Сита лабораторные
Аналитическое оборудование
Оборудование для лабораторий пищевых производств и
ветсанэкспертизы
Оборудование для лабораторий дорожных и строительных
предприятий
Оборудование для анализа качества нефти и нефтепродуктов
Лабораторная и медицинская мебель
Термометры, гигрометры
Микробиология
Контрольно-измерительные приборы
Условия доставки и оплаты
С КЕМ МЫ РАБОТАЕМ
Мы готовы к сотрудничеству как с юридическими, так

==

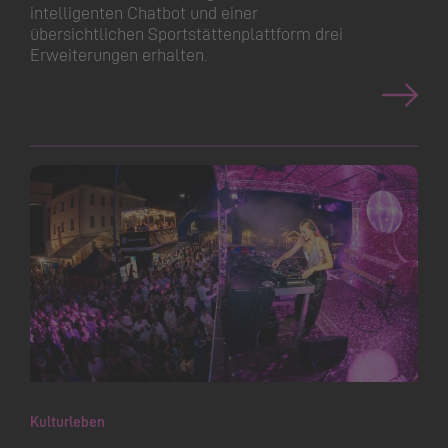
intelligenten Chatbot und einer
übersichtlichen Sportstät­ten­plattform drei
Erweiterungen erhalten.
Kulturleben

**What is being asked:** Out of the material above, output word for word the line with "Сита лабораторные", the line with "Мы готовы к", and all lines between them, with nothing else.

**Task solution:**
Сита лабораторные
Аналитическое оборудование
Оборудование для лабораторий пищевых производств и
ветсанэкспертизы
Оборудование для лабораторий дорожных и строительных
предприятий
Оборудование для анализа качества нефти и нефтепродуктов
Лабораторная и медицинская мебель
Термометры, гигрометры
Микробиология
Контрольно-измерительные приборы
Условия доставки и оплаты
С КЕМ МЫ РАБОТАЕМ
Мы готовы к сотрудничеству как с юридическими, так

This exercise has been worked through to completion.